Activity — Where "inverse" occurs in a line of the entries below, copy that line.

(Stored data)
▬▬▬▬▬▬▬▬▬▬
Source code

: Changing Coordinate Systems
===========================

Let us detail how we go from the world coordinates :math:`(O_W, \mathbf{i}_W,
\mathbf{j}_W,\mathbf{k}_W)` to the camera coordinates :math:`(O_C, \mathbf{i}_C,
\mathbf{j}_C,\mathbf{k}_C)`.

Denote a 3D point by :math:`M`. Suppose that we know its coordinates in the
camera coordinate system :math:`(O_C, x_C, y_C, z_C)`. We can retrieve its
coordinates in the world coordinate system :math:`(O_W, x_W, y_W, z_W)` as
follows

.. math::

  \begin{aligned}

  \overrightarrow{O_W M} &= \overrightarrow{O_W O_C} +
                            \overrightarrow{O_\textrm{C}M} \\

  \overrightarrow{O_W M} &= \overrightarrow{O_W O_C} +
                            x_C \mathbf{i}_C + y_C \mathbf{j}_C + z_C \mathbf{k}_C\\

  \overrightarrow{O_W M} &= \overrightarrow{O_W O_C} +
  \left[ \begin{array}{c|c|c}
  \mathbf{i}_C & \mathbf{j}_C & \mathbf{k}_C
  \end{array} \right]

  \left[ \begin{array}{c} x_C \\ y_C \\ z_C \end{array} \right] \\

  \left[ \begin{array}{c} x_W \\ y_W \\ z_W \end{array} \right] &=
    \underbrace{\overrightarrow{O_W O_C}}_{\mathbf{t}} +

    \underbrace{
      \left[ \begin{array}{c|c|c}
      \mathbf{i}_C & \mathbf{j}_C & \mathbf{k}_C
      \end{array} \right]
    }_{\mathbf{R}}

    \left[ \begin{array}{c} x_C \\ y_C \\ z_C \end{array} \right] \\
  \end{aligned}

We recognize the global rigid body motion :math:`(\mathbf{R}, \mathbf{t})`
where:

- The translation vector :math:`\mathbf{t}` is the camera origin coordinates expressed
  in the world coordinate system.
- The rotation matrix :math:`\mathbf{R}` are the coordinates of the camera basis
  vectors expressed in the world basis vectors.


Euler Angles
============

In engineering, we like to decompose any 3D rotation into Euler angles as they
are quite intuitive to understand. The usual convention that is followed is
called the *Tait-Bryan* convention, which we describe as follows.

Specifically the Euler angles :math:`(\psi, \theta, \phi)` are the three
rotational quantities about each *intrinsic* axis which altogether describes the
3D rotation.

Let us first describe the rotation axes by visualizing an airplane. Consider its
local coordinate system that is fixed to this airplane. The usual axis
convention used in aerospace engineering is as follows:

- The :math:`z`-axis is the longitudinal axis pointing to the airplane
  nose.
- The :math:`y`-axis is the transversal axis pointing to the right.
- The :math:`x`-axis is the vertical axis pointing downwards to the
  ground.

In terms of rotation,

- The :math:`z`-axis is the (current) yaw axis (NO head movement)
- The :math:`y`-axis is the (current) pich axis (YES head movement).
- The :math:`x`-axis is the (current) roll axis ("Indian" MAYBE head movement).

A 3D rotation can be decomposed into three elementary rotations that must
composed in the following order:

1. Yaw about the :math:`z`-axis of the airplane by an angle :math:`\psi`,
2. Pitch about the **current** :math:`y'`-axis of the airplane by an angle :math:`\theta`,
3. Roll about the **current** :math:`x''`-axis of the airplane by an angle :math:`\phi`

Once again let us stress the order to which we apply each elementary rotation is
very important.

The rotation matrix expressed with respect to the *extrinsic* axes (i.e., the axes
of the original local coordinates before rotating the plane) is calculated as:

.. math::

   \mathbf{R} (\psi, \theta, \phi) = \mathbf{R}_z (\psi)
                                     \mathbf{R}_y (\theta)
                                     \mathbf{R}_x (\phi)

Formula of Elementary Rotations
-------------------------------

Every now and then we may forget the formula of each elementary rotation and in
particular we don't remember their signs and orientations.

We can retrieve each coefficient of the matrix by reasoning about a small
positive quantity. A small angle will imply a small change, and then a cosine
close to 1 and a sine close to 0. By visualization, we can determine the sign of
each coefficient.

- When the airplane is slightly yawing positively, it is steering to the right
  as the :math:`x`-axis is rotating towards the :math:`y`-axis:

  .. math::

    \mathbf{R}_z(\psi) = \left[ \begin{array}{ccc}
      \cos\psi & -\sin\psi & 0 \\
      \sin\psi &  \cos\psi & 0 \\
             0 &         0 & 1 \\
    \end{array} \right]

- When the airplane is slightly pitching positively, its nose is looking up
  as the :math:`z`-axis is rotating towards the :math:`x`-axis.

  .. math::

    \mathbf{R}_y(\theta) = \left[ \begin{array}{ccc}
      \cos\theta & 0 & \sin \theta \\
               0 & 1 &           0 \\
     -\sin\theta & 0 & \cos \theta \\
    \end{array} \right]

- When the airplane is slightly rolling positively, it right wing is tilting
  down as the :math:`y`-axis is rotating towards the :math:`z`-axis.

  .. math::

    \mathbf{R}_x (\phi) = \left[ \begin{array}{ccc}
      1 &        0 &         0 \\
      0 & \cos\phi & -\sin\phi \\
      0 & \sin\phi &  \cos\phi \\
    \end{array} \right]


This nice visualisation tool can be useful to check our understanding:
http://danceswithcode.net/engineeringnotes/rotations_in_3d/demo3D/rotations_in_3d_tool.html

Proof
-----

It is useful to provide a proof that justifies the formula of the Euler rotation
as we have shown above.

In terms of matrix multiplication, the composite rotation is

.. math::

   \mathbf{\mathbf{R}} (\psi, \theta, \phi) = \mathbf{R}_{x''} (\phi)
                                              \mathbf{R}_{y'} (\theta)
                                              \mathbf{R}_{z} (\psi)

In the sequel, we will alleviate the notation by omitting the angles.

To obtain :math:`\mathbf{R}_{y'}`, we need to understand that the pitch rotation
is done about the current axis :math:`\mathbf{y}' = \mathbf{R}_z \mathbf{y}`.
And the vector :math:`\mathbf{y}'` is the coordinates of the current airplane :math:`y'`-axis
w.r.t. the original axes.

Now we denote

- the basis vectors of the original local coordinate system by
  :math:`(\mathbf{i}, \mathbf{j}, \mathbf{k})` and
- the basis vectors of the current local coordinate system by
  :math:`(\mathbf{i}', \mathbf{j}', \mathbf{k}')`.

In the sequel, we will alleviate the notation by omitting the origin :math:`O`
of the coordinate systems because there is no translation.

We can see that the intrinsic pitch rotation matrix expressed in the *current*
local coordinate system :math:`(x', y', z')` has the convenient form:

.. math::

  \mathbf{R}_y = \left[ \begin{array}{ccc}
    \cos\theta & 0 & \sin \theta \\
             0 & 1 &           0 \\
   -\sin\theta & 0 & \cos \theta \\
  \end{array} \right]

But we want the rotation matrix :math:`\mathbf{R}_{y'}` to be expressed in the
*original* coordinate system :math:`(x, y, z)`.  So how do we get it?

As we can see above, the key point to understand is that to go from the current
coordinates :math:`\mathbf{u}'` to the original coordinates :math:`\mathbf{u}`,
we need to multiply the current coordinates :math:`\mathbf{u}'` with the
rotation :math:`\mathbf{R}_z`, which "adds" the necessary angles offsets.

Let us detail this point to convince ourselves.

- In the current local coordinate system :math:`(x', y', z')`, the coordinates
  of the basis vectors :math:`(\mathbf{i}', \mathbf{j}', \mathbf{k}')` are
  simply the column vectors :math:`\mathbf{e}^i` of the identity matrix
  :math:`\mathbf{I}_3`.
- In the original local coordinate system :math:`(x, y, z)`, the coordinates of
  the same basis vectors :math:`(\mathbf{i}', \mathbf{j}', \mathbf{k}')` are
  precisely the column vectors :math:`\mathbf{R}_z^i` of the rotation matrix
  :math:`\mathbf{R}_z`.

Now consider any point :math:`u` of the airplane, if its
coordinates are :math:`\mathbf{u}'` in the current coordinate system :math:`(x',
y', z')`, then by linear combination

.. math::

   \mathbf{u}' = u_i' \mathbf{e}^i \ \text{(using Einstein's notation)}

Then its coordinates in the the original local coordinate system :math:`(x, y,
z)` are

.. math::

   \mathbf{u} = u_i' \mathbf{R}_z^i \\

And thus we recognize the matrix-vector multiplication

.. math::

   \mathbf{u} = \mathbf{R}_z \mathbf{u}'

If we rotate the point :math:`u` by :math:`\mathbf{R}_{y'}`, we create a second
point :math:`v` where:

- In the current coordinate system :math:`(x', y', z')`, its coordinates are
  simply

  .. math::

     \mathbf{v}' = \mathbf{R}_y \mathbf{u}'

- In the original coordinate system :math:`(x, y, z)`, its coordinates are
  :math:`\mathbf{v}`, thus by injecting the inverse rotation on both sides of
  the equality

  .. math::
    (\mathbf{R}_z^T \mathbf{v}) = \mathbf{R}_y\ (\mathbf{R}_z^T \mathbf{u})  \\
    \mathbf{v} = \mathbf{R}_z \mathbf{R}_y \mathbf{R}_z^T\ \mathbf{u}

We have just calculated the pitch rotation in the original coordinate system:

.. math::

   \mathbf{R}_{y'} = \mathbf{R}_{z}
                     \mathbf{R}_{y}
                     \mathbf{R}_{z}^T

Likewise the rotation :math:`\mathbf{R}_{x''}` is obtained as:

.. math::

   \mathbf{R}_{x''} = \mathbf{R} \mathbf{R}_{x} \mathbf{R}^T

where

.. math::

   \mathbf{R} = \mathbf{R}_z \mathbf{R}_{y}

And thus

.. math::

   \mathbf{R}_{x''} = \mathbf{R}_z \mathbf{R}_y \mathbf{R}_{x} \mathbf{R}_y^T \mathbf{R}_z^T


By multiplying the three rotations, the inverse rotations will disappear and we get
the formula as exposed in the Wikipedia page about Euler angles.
▬▬▬▬▬▬▬▬▬▬
Solution to the problem —
  :math:`\mathbf{v}`, thus by injecting the inverse rotation on both sides of
By multiplying the three rotations, the inverse rotations will disappear and we get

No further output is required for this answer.